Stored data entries
════════════════
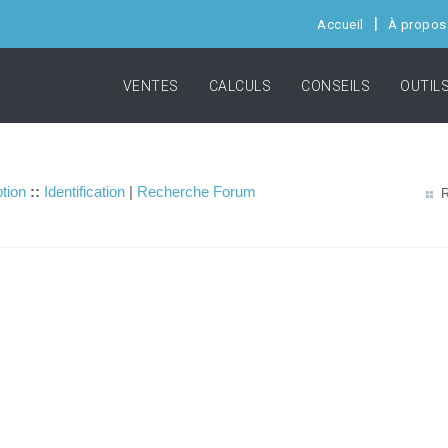
Accueil
À propos
VENTES
CALCULS
CONSEILS
OUTIL
ption
::
Identification
|
Recherche Forum
R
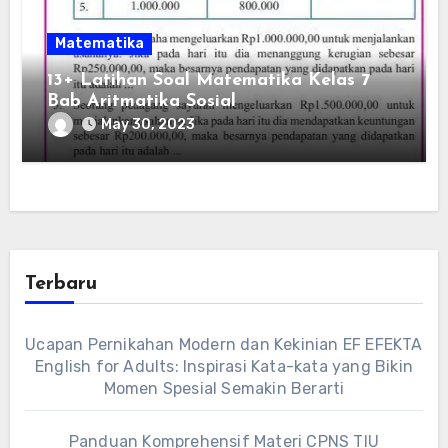
Matematika
13+ Latihan Soal Matematika Kelas 7
Bab Aritmatika Sosial
May 30, 2023
Terbaru
Ucapan Pernikahan Modern dan Kekinian EF EFEKTA
English for Adults: Inspirasi Kata-kata yang Bikin
Momen Spesial Semakin Berarti
Panduan Komprehensif Materi CPNS TIU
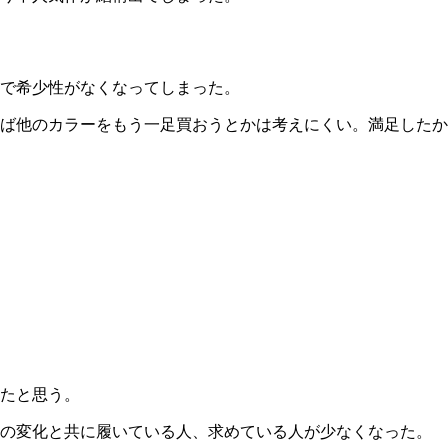
で希少性がなくなってしまった。
ば他のカラーをもう一足買おうとかは考えにくい。満足したか
たと思う。
ドの変化と共に履いている人、求めている人が少なくなった。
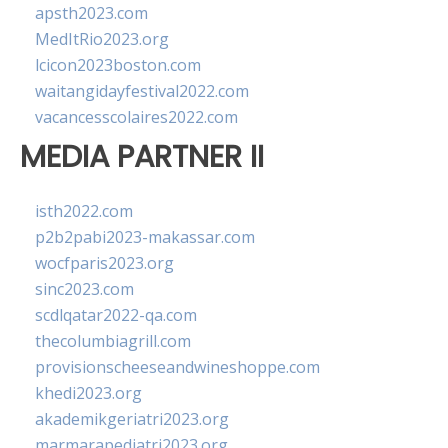
apsth2023.com
MedItRio2023.org
lcicon2023boston.com
waitangidayfestival2022.com
vacancesscolaires2022.com
MEDIA PARTNER II
isth2022.com
p2b2pabi2023-makassar.com
wocfparis2023.org
sinc2023.com
scdlqatar2022-qa.com
thecolumbiagrill.com
provisionscheeseandwineshoppe.com
khedi2023.org
akademikgeriatri2023.org
marmarapediatri2023.org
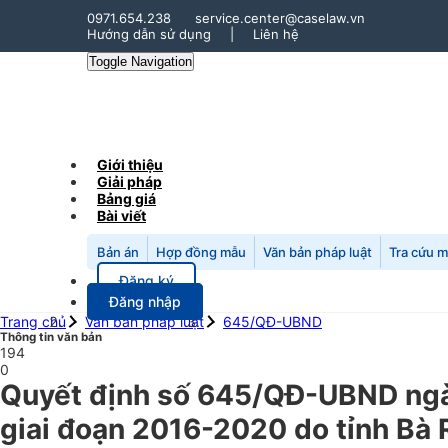
0971.654.238
service.center@caselaw.vn
Hướng dẫn sử dụng
|
Liên hệ
Toggle Navigation
Giới thiệu
Giải pháp
Bảng giá
Bài viết
Bản án
Hợp đồng mẫu
Văn bản pháp luật
Tra cứu 
Đăng ký
Đăng nhập
Trang chủ
Văn bản pháp luật
645/QĐ-UBND
Thông tin văn bản
194
0
Quyết định số 645/QĐ-UBND ngày
giai đoạn 2016-2020 do tỉnh Bà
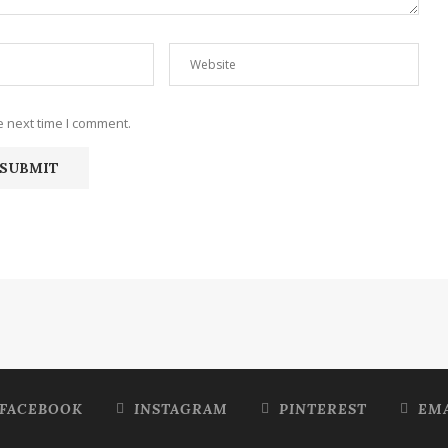
e next time I comment.
FACEBOOK
INSTAGRAM
PINTEREST
EMA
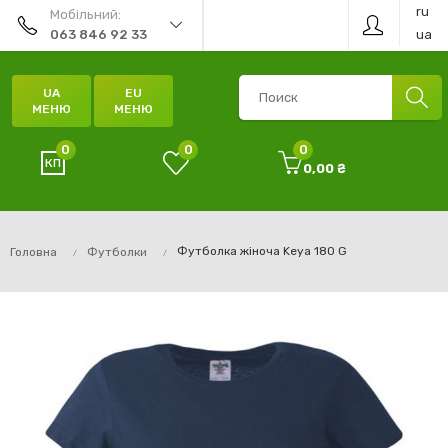
ru
Мобільний:
ua
063 846 92 33
UA
EU
МЕНЮ
МЕНЮ
0
0
0
0,00 ₴
Футболка жіноча Keya 180 G
Головна
Футболки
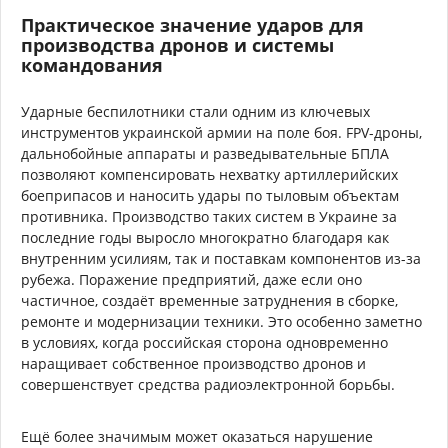
Практическое значение ударов для
производства дронов и системы
командования
Ударные беспилотники стали одним из ключевых
инструментов украинской армии на поле боя. FPV-дроны,
дальнобойные аппараты и разведывательные БПЛА
позволяют компенсировать нехватку артиллерийских
боеприпасов и наносить удары по тыловым объектам
противника. Производство таких систем в Украине за
последние годы выросло многократно благодаря как
внутренним усилиям, так и поставкам компонентов из-за
рубежа. Поражение предприятий, даже если оно
частичное, создаёт временные затруднения в сборке,
ремонте и модернизации техники. Это особенно заметно
в условиях, когда российская сторона одновременно
наращивает собственное производство дронов и
совершенствует средства радиоэлектронной борьбы.
Ещё более значимым может оказаться нарушение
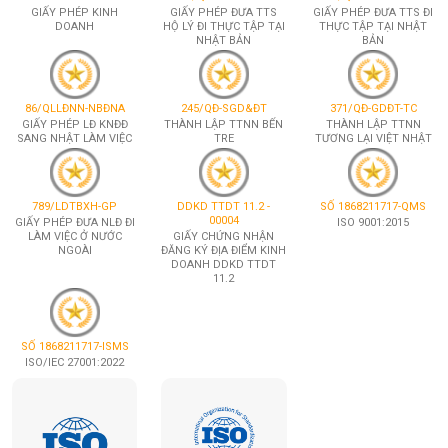
GIẤY PHÉP KINH
GIẤY PHÉP ĐƯA TTS
GIẤY PHÉP ĐƯA TTS ĐI
DOANH
HỘ LÝ ĐI THỰC TẬP TẠI
THỰC TẬP TẠI NHẬT
NHẬT BẢN
BẢN
86/QLLĐNN-NBĐNA
245/QĐ-SGD&ĐT
371/QĐ-GDĐT-TC
GIẤY PHÉP LĐ KNĐĐ
THÀNH LẬP TTNN BẾN
THÀNH LẬP TTNN
SANG NHẬT LÀM VIỆC
TRE
TƯƠNG LẠI VIỆT NHẬT
789/LDTBXH-GP
DDKD TTDT 11.2 -
SỐ 1868211717-QMS
00004
GIẤY PHÉP ĐƯA NLĐ ĐI
ISO 9001:2015
LÀM VIỆC Ở NƯỚC
GIẤY CHỨNG NHẬN
NGOÀI
ĐĂNG KÝ ĐỊA ĐIỂM KINH
DOANH DDKD TTDT
11.2
SỐ 1868211717-ISMS
ISO/IEC 27001:2022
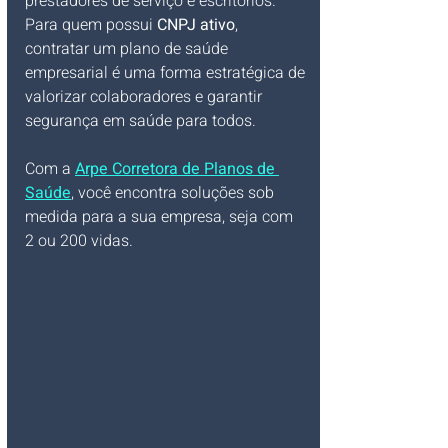
prestadores de serviço e escritórios. 
Para quem possui 
CNPJ ativo
, 
contratar um plano de saúde 
empresarial é uma forma estratégica de 
valorizar colaboradores e garantir 
segurança em saúde para todos.
Com a 
Arpe Corretora de Planos de 
Saúde
, você encontra soluções sob 
medida para a sua empresa, seja com 
2 ou 200 vidas.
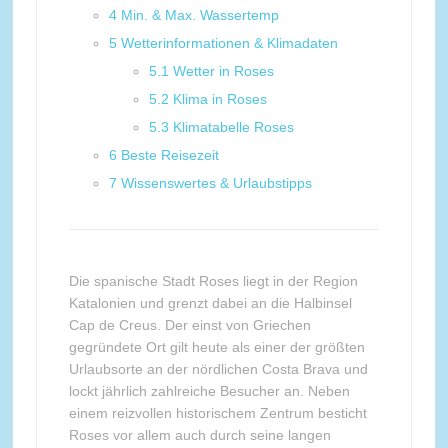
4
Min. & Max. Wassertemp
5
Wetterinformationen & Klimadaten
5.1
Wetter in Roses
5.2
Klima in Roses
5.3
Klimatabelle Roses
6
Beste Reisezeit
7
Wissenswertes & Urlaubstipps
Die spanische Stadt Roses liegt in der Region
Katalonien und grenzt dabei an die Halbinsel
Cap de Creus. Der einst von Griechen
gegründete Ort gilt heute als einer der größten
Urlaubsorte an der nördlichen Costa Brava und
lockt jährlich zahlreiche Besucher an. Neben
einem reizvollen historischem Zentrum besticht
Roses vor allem auch durch seine langen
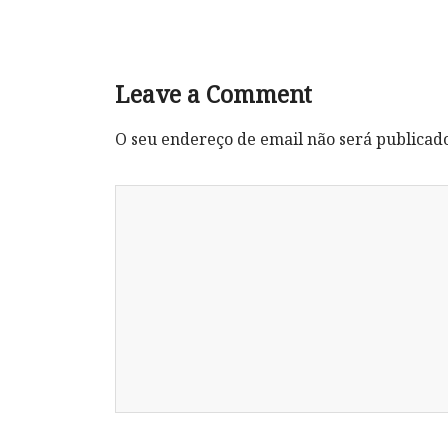
Leave a Comment
O seu endereço de email não será publicad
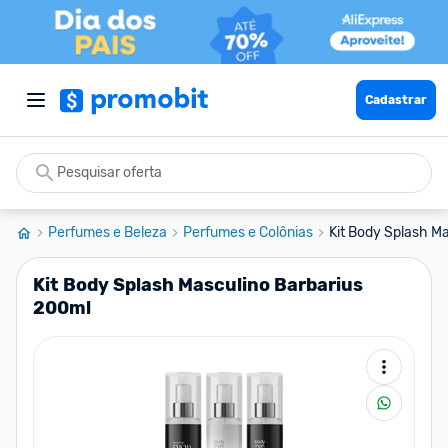
Cadastrar
Perfumes e Beleza
Perfumes e Colônias
Kit Body Splash M
Kit Body Splash Masculino Barbarius
200ml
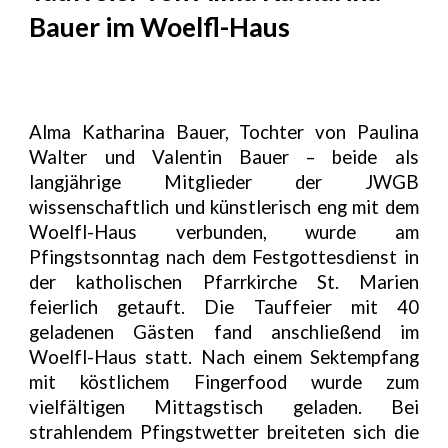
Bauer im Woelfl-Haus
Alma Katharina Bauer, Tochter von Paulina
Walter und Valentin Bauer – beide als
langjährige Mitglieder der JWGB
wissenschaftlich und künstlerisch eng mit dem
Woelfl-Haus verbunden, wurde am
Pfingstsonntag nach dem Festgottesdienst in
der katholischen Pfarrkirche St. Marien
feierlich getauft. Die Tauffeier mit 40
geladenen Gästen fand anschließend im
Woelfl-Haus statt. Nach einem Sektempfang
mit köstlichem Fingerfood wurde zum
vielfältigen Mittagstisch geladen. Bei
strahlendem Pfingstwetter breiteten sich die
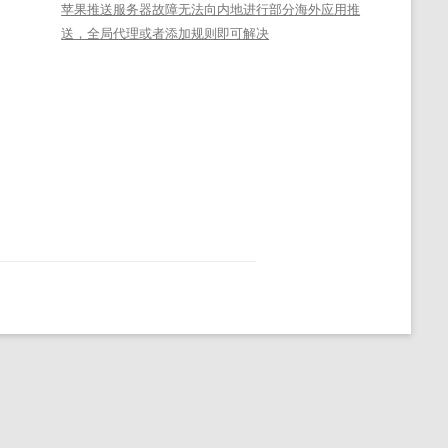
苹果推送服务器故障无法向内地进行部分海外应用推
送，全局代理或者添加规则即可解决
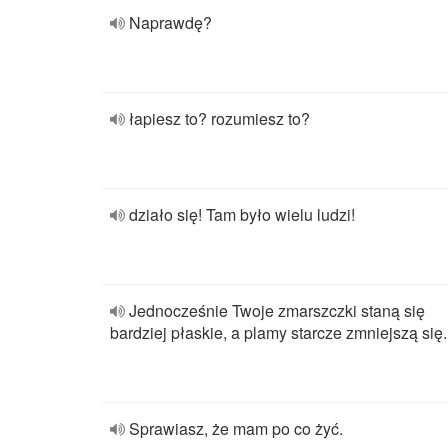
Naprawdę?
łapiesz to? rozumiesz to?
działo się! Tam było wielu ludzi!
Jednocześnie Twoje zmarszczki staną się
bardziej płaskie, a plamy starcze zmniejszą się.
Sprawiasz, że mam po co żyć.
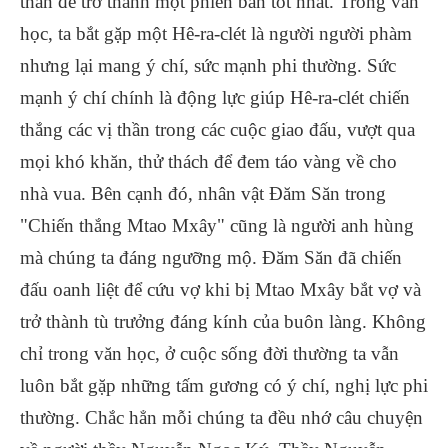
thân để trở thành một phiên bản tốt nhất. Trong văn
học, ta bắt gặp một Hê-ra-clét là người người phàm
nhưng lại mang ý chí, sức mạnh phi thường. Sức
mạnh ý chí chính là động lực giúp Hê-ra-clét chiến
thắng các vị thần trong các cuộc giao đấu, vượt qua
mọi khó khăn, thử thách để đem táo vàng về cho
nhà vua. Bên cạnh đó, nhân vật Đăm Săn trong
"Chiến thắng Mtao Mxây" cũng là người anh hùng
mà chúng ta đáng ngưỡng mộ. Đăm Săn đã chiến
đấu oanh liệt để cứu vợ khi bị Mtao Mxây bắt vợ và
trở thành tù trưởng đáng kính của buôn làng. Không
chỉ trong văn học, ở cuộc sống đời thường ta vẫn
luôn bắt gặp những tấm gương có ý chí, nghị lực phi
thường. Chắc hẳn mỗi chúng ta đều nhớ câu chuyện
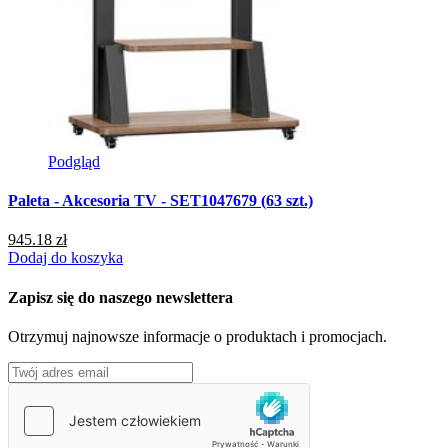
Podgląd
Paleta - Akcesoria TV - SET1047679 (63 szt.)
P
945.18 zł
1
Dodaj do koszyka
D
Zapisz się do naszego newslettera
Otrzymuj najnowsze informacje o produktach i promocjach.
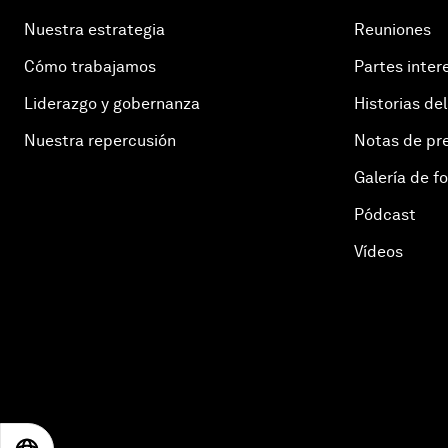
Nuestra estrategia
Reuniones
Cómo trabajamos
Partes inter
Liderazgo y gobernanza
Historias del
Nuestra repercusión
Notas de pr
Galería de f
Pódcast
Vídeos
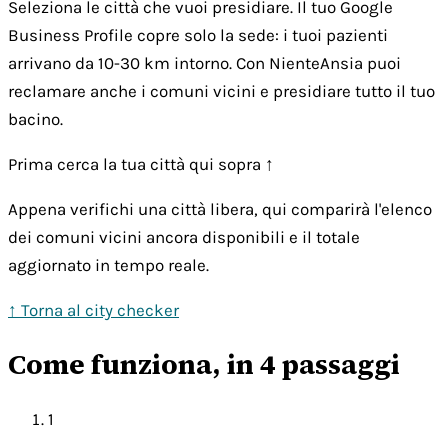
Seleziona le città che vuoi presidiare. Il tuo Google
Business Profile copre solo la sede: i tuoi pazienti
arrivano da 10-30 km intorno. Con NienteAnsia puoi
reclamare anche i comuni vicini e presidiare tutto il tuo
bacino.
Prima cerca la tua città qui sopra ↑
Appena verifichi una città libera, qui comparirà l'elenco
dei comuni vicini ancora disponibili e il totale
aggiornato in tempo reale.
↑ Torna al city checker
Come funziona, in 4 passaggi
1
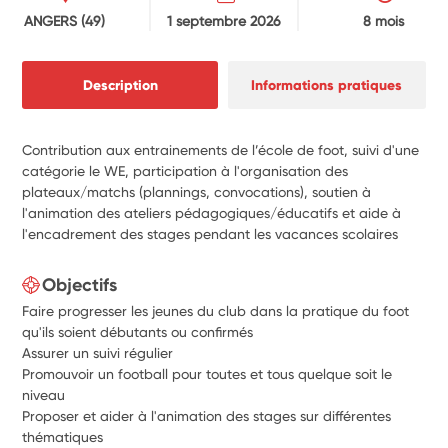
ANGERS
(49)
1 septembre 2026
8 mois
Description
Informations pratiques
Contribution aux entrainements de l’école de foot, suivi d'une
catégorie le WE, participation à l'organisation des
plateaux/matchs (plannings, convocations), soutien à
l'animation des ateliers pédagogiques/éducatifs et aide à
l'encadrement des stages pendant les vacances scolaires
Objectifs
Faire progresser les jeunes du club dans la pratique du foot
qu'ils soient débutants ou confirmés
Assurer un suivi régulier
Promouvoir un football pour toutes et tous quelque soit le
niveau
Proposer et aider à l'animation des stages sur différentes
thématiques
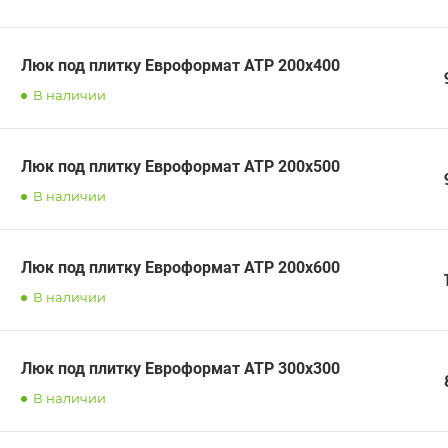
Люк под плитку Евроформат АТР 200х400
В наличии
Люк под плитку Евроформат АТР 200х500
В наличии
Люк под плитку Евроформат АТР 200х600
В наличии
Люк под плитку Евроформат АТР 300х300
В наличии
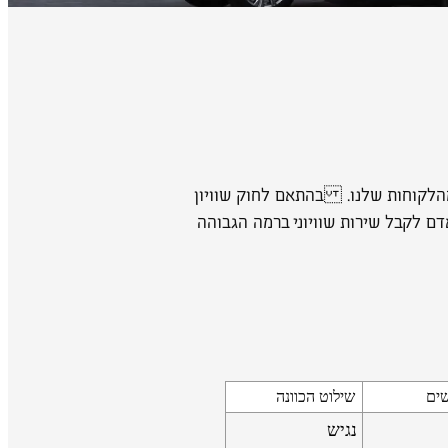
מהלקוחות שלנו. בהתאם לחוק שוויון
י לאפשר לכל אדם לקבל שירות שוויוני ברמה הגבוהה
שים
שילוט הכוונה
נגיש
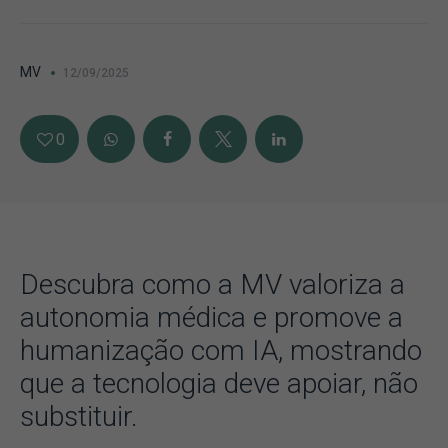
MV
12/09/2025
0
Descubra como a MV valoriza a
autonomia médica e promove a
humanização com IA, mostrando
que a tecnologia deve apoiar, não
substituir.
════════════════
Work to be completed:
Starting at the first line of the records above, set down each line exactly through the one that holds "частичное, создаёт временные". Omit pictures.

Task output:
Accueil
À propos
VENTES
CALCULS
CONSEILS
OUTIL
ption
::
Identification
|
Recherche Forum
R
Matematika
13+ Latihan Soal Matematika Kelas 7
Bab Aritmatika Sosial
May 30, 2023
Terbaru
Ucapan Pernikahan Modern dan Kekinian EF EFEKTA
English for Adults: Inspirasi Kata-kata yang Bikin
Momen Spesial Semakin Berarti
Panduan Komprehensif Materi CPNS TIU
で希少性がなくなってしまった。
ば他のカラーをもう一足買おうとかは考えにくい。満足したか
たと思う。
ドの変化と共に履いている人、求めている人が少なくなった。
apsth2023.com
MedItRio2023.org
lcicon2023boston.com
waitangidayfestival2022.com
vacancesscolaires2022.com
MEDIA PARTNER II
isth2022.com
p2b2pabi2023-makassar.com
wocfparis2023.org
sinc2023.com
scdlqatar2022-qa.com
thecolumbiagrill.com
provisionscheeseandwineshoppe.com
khedi2023.org
akademikgeriatri2023.org
marmarapediatri2023.org
0971.654.238
service.center@caselaw.vn
Hướng dẫn sử dụng
|
Liên hệ
Toggle Navigation
Giới thiệu
Giải pháp
Bảng giá
Bài viết
Bản án
Hợp đồng mẫu
Văn bản pháp luật
Tra cứu 
Đăng ký
Đăng nhập
Trang chủ
Văn bản pháp luật
645/QĐ-UBND
Thông tin văn bản
194
0
Quyết định số 645/QĐ-UBND ngày
giai đoạn 2016-2020 do tỉnh Bà
e next time I comment.
FACEBOOK
INSTAGRAM
PINTEREST
EMA
ru
Мобільний:
ua
063 846 92 33
UA
EU
МЕНЮ
МЕНЮ
0
0
0
0,00 ₴
Футболка жіноча Keya 180 G
Головна
Футболки
Практическое значение ударов для
производства дронов и системы
командования
Ударные беспилотники стали одним из ключевых
инструментов украинской армии на поле боя. FPV-дроны,
дальнобойные аппараты и разведывательные БПЛА
позволяют компенсировать нехватку артиллерийских
боеприпасов и наносить удары по тыловым объектам
противника. Производство таких систем в Украине за
последние годы выросло многократно благодаря как
внутренним усилиям, так и поставкам компонентов из-за
рубежа. Поражение предприятий, даже если оно
частичное, создаёт временные затруднения в сборке,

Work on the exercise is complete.